[[ EXCERPT, beginning ]]

Multi-Class Cancer Subtyping in Salivary Gland Carcinomas with MALDI Imaging and Deep Learning
, Christoph Arolt 2, Günther Ernst 1, Oliver J. Lechtenfeld 3,4, Jan Kaesler 3, Daniela Pelzel 1, Orlando Guntinas-Lichius 1, Ferdinand von Eggeling 1 and Franziska Hoffmann 1,*Round 1
Reviewer 1 Report
This manuscript is a clear description of the use of high performance MALDI-MS for tumor classification using the AI techniques described. The tumor classification results are at the 80% level, which may or may not be better than other classification methods which are claimed to be inadequate. I am not familiar with the accuracy of those, so will not comment on such a comparison. Overall, I believe that publication of this study is adequately justified.
Author Response
Reviewer 1
This manuscript is a clear description of the use of high performance MALDI-MS for tumor classification using the AI techniques described. The tumor classification results are at the 80% level, which may or may not be better than other classification methods which are claimed to be inadequate. I am not familiar with the accuracy of those, so will not comment on such a comparison. Overall, I believe that publication of this study is adequately justified.
Response: We thank the reviewer for the encouraging comments and for reviewing our manuscript. The classification results of about 80% are in general not better than other classification methods, but to the best of our knowledge, they are the best using an automated, deep learning based classification to separate AdCys from other SGC subtypes. We clarified this in the introduction (Line 76-79).

[[ EXCERPT, end ]]
[[ THE DATA, beginning ]]

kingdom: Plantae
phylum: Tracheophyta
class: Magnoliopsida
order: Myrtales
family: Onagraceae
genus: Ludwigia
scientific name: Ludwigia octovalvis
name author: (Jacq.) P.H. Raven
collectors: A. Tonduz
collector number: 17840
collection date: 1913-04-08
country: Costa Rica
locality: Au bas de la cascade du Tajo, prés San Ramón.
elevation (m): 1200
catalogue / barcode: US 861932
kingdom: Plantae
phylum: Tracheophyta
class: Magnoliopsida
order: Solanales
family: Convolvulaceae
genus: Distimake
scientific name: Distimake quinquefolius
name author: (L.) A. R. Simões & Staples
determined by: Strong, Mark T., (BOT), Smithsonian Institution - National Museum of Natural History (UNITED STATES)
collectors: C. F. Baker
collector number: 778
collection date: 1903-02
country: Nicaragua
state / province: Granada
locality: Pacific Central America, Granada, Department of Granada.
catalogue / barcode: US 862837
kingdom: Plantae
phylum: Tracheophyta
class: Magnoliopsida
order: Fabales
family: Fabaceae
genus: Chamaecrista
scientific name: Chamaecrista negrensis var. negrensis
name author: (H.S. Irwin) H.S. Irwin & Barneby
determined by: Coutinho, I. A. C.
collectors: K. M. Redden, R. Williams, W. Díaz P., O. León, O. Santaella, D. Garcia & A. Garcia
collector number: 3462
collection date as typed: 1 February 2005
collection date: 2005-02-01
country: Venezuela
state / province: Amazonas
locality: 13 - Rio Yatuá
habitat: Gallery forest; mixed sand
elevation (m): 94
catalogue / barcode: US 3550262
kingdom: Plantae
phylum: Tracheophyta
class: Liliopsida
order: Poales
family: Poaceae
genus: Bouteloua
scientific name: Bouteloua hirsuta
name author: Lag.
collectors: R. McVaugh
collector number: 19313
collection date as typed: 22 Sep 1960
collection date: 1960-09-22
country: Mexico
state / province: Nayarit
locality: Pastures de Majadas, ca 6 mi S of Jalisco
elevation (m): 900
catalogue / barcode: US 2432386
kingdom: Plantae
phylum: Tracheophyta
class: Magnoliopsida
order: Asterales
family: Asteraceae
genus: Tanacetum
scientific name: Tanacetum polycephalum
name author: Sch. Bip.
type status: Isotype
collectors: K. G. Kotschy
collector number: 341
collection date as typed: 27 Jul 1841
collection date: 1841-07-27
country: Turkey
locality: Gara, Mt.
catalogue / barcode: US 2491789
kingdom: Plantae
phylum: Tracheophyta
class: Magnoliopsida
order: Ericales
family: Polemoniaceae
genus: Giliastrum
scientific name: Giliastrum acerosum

[[ THE DATA, end ]]

§ TASK TO CARRY OUT
Please resume the review exchange on salivary gland cancer subtyping, starting after its last sentence. The entries are separate material, unrelated to the review exchange.

§ ANSWER TO THIS TASK
Reviewer 2 Report
In this study the authors use MALDI imaging together with deep learning to classify subtypes of salivary gland tumors, a heterogenous group of entities for which diagnosis can be challenging. Their model shows excellent per-class accuracy but includes very few patients of each subtype and is not evaluated in a larger independent tumor cohort. They further fail to assign which proteins are responsible for the class separation, information that would be very useful to evaluate their findings as well as have potential use in conventional histopathological classification. The study lacks clinicopathological descriptions of the patients. It is further not clear why the authors use tissue from tonsil and appendix as their control tissue. Undoubtedly, normal salivary gland tissue should be used in the model. Notably, it was not possible to access and evaluate Figure S1 online. In my opinion this study is premature and needs further work.
Author Response
Reviewer 2
In this study the authors use MALDI imaging together with deep learning to classify subtypes of salivary gland tumors, a heterogenous group of entities for which diagnosis can be challenging.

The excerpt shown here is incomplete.